If you’re trying to get pregnant, you may wonder if certain foods could boost your chances of conception. the majority of infertility cases due to ovulation disorders may be preventable through diet and lifestyle modifications.
Here are the fertility diet recommendations:
- Eat a higher monounsaturated to trans fat ratio. Getting just 2 percent of calorie intake from trans fats rather than from omega-6 fatty acids was associated with an increase in the risk of ovulatory infertility. Trans fats, which are found in processed foods like doughnuts, pastries, margarine and cookies, are thought to disrupt the hormonal pathway. On the other hand, vegetables, fruits and whole grains have a beneficial effect on ovulation.

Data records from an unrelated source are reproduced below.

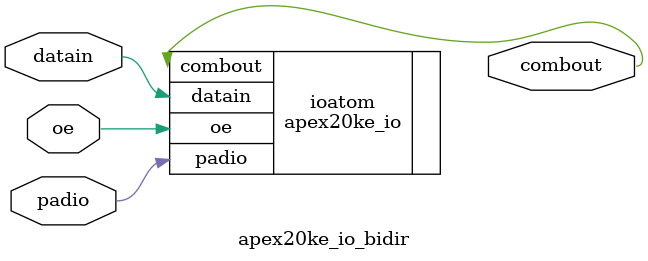
<source format=v>
module apex20ke_io_bidir(datain, combout, padio, oe);
   input datain;
   output combout;
   inout padio;
   input  oe;
   
   parameter operation_mode = "bidir";
   parameter feedback_mode = "from_pin";

   apex20ke_io ioatom (.datain(datain),
		       .combout(combout),
		       .padio(padio),
		       .oe(oe));
   defparam ioatom.operation_mode = operation_mode,
	    ioatom.feedback_mode = feedback_mode;

endmodule // apex20ke_io_bidir


</source>
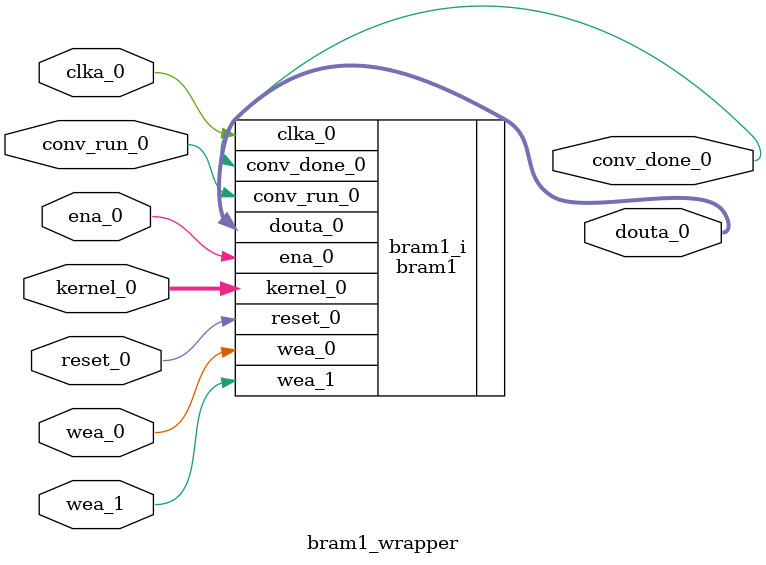
<source format=v>
`timescale 1 ps / 1 ps

module bram1_wrapper
   (clka_0,
    conv_done_0,
    conv_run_0,
    douta_0,
    ena_0,
    kernel_0,
    reset_0,
    wea_0,
    wea_1);
  input clka_0;
  output conv_done_0;
  input conv_run_0;
  output [1023:0]douta_0;
  input ena_0;
  input [80:0]kernel_0;
  input reset_0;
  input [0:0]wea_0;
  input [0:0]wea_1;

  wire clka_0;
  wire conv_done_0;
  wire conv_run_0;
  wire [1023:0]douta_0;
  wire ena_0;
  wire [80:0]kernel_0;
  wire reset_0;
  wire [0:0]wea_0;
  wire [0:0]wea_1;

  bram1 bram1_i
       (.clka_0(clka_0),
        .conv_done_0(conv_done_0),
        .conv_run_0(conv_run_0),
        .douta_0(douta_0),
        .ena_0(ena_0),
        .kernel_0(kernel_0),
        .reset_0(reset_0),
        .wea_0(wea_0),
        .wea_1(wea_1));
endmodule

</source>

- Eat a high percentage of vegetable protein rather than animal protein. Replacing animal protein such as red meat with vegetable protein may reduce the risk of ovulatory infertility. Healthy vegetable protein includes sources such as beans, lentils, nuts and seeds.
- Eat carbohydrates that are low on the glycemic index. Simple carbs like potatoes, white bread or pasta, and sugary drinks may boost the chances of ovulatory infertility. Eating slowly digested complex carbs that are high in fiber may improve fertility. These complex carbs are low on the glycemic index (GI), a numerical system that ranks carbohydrates on a scale of 0 to 100, according to the effect on blood glucose (sugar) levels.
- Eat high-fat dairy products instead of low-fat dairy. The fertility diet recommends drinking one glass of full-fat milk (or yogurt or ice cream) daily. In the Harvard study, these high-fat dairy foods were found to possibly decrease the risk of anovulatory infertility.
- Eat foods high in iron and take a supplement with folic acid. The fertility diet study revealed that women who ate fruits, vegetables, or beans high in iron and women that took iron supplements were more likely to get pregnant.
A supplement with folic acid is important to help your body make healthy new cells. All women must get enough folic acid before and during pregnancy to prevent major birth defects related to the baby’s brain, heart and spine. Also, some newer studies report that taking folic acid a year before getting pregnant may help prevent preterm births (before 37 full weeks of gestation).
It’s recommended that women of childbearing age get at least 400 micrograms (mcg) of folic acid daily. Your doctor may recommend as much as 800 mcg daily for pregnancy. (Most standard multivitamins contain 400 mcg.)